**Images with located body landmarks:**
******

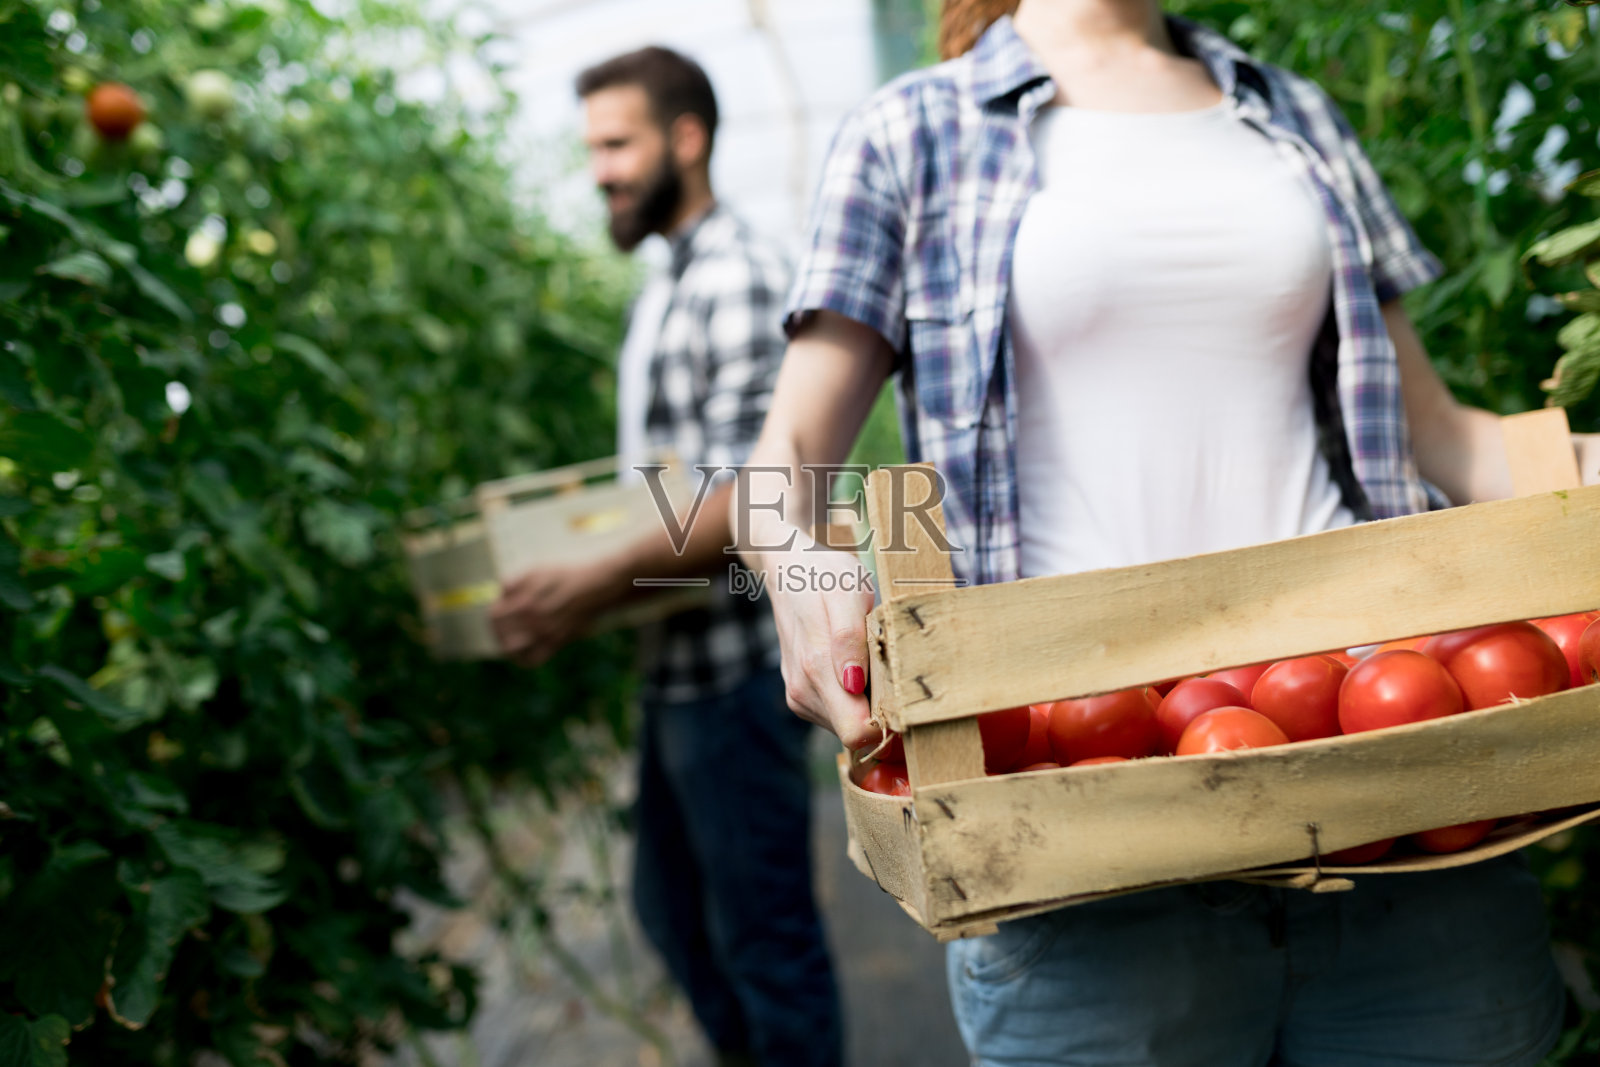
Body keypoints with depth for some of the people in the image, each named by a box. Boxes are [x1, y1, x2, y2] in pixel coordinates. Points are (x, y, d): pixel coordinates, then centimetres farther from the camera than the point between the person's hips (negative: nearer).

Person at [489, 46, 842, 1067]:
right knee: (673, 904, 22)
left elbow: (750, 498, -23)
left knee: (763, 929, 4)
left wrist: (599, 586, -30)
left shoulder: (741, 279, -14)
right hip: (679, 664, 10)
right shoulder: (663, 294, 15)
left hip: (737, 665, -10)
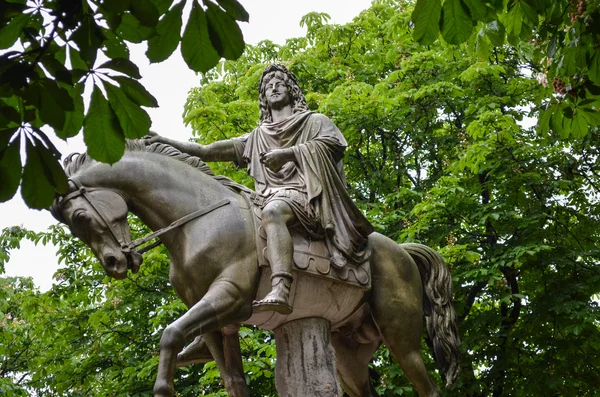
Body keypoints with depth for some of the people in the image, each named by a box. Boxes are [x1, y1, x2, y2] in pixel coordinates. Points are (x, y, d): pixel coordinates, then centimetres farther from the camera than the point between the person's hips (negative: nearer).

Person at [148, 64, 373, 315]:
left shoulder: (315, 121, 21)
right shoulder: (257, 138, 29)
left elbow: (332, 143, -1)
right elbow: (205, 152, 23)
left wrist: (287, 153, -10)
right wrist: (164, 142, 13)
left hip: (306, 194, -6)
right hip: (273, 200, 6)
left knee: (272, 211, -38)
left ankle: (280, 291, -58)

******

**About this task:**
Please find every line in the records above that contains the string "left" and copy each one.

**Task output:**
left elbow: (750, 498, -23)
left knee: (763, 929, 4)
left wrist: (599, 586, -30)
left shoulder: (741, 279, -14)
left hip: (737, 665, -10)
left shoulder: (315, 121, 21)
left elbow: (332, 143, -1)
left wrist: (287, 153, -10)
left hip: (306, 194, -6)
left knee: (272, 211, -38)
left ankle: (280, 291, -58)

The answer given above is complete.